The collection includes Roman mosaics, taken from the historical site of Italica, that pave almost the entire ground floor. Spanish historian Juan de Contreras y López de Ayala called the building the 'best paved house-palace in Europe'. Of particular note is the mosaic depicting the god Pan that was discovered on land owned by the countess and can be found in the palace's central courtyard. The mosaic's central medallion represents Pan, who is serenading Galatea on his flute, while the other medallions show the love stories of Zeus and the corners contain representations of the four seasons.

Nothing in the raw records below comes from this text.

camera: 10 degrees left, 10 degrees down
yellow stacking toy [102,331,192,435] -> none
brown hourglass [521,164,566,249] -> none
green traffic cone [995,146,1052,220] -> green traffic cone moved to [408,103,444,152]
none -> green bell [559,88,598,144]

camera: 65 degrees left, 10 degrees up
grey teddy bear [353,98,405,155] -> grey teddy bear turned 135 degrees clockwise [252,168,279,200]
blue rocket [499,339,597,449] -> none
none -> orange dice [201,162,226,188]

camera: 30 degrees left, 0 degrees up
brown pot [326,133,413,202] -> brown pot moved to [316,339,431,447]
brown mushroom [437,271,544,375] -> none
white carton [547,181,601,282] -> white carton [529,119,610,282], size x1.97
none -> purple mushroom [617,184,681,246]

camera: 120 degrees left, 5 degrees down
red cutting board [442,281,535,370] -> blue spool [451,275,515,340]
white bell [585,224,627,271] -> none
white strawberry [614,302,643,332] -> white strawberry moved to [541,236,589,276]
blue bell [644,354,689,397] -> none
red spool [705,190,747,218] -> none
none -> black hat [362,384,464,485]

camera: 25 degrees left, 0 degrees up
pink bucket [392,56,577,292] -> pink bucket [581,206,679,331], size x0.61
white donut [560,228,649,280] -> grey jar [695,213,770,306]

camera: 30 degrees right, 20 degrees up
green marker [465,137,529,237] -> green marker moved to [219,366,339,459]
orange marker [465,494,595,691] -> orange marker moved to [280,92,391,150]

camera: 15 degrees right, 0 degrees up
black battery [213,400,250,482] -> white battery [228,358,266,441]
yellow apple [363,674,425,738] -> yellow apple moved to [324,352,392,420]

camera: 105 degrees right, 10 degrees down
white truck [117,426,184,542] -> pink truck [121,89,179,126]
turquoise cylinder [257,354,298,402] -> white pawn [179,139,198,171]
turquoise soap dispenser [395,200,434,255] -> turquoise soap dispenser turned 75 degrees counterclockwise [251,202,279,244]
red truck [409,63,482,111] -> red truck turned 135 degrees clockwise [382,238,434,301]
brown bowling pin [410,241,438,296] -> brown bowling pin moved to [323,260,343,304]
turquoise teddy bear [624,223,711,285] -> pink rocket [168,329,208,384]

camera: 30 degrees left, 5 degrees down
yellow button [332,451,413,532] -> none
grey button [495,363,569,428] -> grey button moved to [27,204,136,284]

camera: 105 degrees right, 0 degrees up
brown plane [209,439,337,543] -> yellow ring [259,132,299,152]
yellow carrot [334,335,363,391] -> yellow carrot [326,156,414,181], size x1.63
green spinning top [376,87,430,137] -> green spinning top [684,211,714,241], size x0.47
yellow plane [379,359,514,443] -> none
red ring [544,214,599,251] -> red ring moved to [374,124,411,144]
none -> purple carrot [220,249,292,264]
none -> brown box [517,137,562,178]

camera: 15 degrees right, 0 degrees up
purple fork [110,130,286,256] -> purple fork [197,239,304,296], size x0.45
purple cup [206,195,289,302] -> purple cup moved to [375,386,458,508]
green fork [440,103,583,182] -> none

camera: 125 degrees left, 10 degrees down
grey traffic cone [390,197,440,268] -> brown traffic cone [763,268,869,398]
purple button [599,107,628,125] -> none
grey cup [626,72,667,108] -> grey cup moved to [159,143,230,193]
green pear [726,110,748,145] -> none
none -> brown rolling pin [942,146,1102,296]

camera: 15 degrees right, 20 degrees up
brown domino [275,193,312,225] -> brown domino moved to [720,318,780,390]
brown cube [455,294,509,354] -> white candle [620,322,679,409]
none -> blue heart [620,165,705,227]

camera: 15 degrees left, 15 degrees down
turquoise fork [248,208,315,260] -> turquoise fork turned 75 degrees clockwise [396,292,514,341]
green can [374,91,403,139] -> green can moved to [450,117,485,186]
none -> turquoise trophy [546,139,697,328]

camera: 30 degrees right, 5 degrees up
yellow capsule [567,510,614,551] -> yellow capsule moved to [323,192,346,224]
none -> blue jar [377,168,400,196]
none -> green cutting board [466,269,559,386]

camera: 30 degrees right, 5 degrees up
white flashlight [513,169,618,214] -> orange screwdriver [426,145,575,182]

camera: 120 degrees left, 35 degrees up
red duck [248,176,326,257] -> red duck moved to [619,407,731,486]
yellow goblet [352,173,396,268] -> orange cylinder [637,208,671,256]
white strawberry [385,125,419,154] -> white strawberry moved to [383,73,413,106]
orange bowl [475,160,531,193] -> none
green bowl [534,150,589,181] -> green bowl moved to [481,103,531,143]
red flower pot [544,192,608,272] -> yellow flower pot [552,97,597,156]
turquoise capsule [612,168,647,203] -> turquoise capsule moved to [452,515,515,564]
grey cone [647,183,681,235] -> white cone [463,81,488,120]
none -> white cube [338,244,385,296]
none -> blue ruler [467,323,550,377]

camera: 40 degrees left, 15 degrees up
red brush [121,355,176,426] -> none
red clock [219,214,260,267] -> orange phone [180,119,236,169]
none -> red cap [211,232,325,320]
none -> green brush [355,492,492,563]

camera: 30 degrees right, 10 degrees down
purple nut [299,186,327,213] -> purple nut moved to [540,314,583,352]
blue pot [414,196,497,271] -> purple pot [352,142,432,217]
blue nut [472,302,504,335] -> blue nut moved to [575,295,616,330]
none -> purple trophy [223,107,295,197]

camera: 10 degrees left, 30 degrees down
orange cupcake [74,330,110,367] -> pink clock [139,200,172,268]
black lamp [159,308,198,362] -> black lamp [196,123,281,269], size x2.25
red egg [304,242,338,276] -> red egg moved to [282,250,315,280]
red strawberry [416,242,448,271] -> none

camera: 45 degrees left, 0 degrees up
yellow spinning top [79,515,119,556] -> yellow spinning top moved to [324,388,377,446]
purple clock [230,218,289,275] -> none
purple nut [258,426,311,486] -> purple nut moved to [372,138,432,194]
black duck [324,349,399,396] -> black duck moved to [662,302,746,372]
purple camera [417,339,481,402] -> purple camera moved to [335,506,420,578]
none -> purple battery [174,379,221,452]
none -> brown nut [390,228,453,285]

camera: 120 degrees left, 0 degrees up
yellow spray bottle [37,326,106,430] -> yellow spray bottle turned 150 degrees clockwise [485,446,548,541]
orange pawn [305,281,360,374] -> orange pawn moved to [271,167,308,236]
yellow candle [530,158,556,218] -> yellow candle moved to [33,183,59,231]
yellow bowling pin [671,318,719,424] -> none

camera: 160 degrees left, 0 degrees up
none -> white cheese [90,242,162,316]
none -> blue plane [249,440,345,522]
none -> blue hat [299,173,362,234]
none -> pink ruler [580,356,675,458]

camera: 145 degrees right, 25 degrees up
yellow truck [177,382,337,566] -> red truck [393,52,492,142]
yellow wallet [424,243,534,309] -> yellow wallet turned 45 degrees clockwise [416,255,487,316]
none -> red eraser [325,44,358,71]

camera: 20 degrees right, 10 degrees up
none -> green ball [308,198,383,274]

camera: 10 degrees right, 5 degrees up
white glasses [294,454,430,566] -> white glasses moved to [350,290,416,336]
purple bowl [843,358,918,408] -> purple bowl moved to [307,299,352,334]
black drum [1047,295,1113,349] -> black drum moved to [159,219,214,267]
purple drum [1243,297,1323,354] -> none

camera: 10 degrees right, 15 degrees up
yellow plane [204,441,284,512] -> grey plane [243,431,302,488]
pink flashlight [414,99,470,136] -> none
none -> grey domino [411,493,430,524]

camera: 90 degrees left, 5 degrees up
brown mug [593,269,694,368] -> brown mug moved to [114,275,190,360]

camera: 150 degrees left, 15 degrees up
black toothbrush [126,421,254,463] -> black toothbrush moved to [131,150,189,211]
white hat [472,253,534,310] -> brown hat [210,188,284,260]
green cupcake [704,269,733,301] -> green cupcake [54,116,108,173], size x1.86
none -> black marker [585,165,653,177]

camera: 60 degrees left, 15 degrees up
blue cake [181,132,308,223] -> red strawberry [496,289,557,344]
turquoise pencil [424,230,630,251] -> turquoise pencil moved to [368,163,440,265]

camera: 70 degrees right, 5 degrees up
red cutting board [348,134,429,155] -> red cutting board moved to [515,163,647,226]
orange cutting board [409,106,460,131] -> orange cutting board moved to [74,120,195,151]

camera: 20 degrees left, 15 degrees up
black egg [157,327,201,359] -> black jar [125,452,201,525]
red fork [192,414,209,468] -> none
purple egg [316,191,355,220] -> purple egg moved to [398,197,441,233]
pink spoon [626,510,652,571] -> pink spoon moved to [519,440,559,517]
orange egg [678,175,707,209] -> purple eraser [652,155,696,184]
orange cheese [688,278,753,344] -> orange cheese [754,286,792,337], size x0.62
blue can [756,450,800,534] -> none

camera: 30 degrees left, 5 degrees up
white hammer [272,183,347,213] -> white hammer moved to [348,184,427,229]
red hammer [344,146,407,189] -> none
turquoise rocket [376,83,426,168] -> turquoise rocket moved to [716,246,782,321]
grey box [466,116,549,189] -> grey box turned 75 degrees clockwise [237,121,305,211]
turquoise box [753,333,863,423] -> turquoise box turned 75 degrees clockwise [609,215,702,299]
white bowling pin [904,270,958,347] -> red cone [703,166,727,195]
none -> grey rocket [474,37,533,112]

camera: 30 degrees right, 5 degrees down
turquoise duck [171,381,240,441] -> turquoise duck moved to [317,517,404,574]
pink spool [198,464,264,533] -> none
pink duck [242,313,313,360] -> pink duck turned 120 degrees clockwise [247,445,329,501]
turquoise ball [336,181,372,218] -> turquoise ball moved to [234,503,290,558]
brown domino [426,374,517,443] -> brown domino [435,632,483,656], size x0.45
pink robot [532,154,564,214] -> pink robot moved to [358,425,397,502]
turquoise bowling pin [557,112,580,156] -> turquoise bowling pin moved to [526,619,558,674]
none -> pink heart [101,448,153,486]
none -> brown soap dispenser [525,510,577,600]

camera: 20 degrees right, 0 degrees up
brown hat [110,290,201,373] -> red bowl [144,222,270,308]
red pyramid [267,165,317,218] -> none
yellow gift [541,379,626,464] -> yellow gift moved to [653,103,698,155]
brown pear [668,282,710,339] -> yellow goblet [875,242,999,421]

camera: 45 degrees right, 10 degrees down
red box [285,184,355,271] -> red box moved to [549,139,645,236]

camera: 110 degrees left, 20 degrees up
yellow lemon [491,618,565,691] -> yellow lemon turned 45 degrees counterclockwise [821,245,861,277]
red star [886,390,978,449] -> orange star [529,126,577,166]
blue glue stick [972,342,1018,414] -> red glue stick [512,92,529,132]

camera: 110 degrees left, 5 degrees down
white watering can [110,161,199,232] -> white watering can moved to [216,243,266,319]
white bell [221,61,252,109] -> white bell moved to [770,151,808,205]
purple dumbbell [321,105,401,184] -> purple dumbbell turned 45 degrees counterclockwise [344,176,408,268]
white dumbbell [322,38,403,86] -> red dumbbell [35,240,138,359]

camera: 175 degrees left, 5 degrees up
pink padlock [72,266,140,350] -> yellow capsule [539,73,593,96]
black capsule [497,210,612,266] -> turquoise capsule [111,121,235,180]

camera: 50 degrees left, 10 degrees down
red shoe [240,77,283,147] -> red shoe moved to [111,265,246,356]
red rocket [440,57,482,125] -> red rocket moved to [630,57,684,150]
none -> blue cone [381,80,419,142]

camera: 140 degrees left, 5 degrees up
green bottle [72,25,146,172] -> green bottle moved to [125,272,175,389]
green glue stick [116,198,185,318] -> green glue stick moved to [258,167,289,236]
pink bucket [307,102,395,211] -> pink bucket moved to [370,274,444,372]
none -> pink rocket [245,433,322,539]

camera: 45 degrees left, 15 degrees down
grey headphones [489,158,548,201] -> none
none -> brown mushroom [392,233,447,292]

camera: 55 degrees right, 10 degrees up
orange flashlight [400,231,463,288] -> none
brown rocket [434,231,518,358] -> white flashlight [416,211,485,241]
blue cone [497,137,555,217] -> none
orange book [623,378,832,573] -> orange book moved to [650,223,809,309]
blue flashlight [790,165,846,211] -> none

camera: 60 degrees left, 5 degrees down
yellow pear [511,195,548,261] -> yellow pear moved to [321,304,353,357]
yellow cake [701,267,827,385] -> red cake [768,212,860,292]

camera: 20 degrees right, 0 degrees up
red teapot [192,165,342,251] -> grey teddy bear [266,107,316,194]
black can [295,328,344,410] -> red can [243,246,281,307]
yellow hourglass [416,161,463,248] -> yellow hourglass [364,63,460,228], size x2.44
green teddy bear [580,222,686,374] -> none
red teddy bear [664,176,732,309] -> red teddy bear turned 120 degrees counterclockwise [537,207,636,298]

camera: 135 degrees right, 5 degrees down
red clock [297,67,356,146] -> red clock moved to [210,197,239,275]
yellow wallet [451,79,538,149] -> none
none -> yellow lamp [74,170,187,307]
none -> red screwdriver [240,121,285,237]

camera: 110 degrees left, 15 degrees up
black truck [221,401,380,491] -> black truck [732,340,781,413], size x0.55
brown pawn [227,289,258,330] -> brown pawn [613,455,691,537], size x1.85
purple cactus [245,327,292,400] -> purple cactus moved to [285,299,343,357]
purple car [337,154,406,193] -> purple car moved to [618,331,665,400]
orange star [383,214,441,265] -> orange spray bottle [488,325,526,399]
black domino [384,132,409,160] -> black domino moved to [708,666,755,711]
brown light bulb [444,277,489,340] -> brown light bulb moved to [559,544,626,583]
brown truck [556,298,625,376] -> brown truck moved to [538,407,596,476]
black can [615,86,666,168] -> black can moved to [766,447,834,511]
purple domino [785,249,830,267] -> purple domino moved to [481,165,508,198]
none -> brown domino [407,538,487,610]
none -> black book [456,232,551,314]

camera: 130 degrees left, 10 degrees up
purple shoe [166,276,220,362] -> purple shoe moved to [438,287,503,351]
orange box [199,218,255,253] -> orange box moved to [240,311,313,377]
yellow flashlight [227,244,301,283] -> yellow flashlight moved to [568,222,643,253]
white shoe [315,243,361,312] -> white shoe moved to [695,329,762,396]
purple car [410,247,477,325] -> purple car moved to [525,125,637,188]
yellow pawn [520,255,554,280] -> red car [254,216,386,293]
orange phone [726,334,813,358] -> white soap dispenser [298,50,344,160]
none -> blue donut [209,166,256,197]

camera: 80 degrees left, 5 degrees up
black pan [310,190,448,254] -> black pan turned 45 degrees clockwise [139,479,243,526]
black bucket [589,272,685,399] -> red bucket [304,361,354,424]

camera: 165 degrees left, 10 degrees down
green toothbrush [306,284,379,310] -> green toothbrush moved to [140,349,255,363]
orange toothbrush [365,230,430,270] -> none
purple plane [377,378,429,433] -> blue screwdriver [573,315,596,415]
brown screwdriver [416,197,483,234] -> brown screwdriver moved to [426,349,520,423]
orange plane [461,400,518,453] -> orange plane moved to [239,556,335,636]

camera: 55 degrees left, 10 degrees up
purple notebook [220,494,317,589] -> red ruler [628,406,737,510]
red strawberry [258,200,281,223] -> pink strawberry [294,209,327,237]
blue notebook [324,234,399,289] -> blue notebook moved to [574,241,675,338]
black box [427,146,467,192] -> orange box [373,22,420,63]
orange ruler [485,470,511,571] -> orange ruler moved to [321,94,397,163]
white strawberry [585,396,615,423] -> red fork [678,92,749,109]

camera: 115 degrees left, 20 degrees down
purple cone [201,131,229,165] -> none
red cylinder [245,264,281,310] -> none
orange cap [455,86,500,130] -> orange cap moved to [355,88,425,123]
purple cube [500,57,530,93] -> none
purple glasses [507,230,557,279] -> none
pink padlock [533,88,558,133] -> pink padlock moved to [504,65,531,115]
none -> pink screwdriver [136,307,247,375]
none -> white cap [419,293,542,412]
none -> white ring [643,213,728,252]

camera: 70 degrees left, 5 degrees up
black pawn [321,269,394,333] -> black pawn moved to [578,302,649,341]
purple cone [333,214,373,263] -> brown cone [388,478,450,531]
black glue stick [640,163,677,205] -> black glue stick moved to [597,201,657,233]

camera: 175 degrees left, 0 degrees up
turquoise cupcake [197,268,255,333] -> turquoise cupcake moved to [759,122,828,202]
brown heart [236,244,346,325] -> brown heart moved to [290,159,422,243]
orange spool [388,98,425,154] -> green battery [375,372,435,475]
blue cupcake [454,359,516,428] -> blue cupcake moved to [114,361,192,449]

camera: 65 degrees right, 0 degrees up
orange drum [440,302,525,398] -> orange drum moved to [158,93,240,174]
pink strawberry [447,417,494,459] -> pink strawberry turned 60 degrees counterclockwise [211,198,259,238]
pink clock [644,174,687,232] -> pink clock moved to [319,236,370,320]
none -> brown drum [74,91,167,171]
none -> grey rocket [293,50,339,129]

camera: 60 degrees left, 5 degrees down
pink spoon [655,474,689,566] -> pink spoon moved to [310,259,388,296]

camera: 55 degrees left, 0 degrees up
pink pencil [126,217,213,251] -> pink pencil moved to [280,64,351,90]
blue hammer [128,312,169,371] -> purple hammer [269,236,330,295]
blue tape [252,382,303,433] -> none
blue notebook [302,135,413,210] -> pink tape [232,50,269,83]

Also noteworthy is the opus sectile work, made up of multi-coloured marbles, that paves the entrance hall. The house is filled with Greco-Roman busts, mythological depictions in various forms, and pieces from the Moorish era, China and Persia. There is a fine collection of well curbs, amphoras, columns and sculptures. Paintings of particular importance include original oils by Van Dyke, Brueghel the Elder, and the school of Murillo. On the upper floor there is also a library containing over 4000 books and essays.

==The Palace Museum==
In 1999, descendants of the Countess and current owners opened the house to the public as a museum. Visitors may explore the ground floor at will. There are also guided tours of the upper floor throughout the day. The richly appointed rooms on this floor have been left as the family lived in them; they include sitting rooms, a private chapel, dining room and library, all of which contain a multitude of ornaments and major works of art.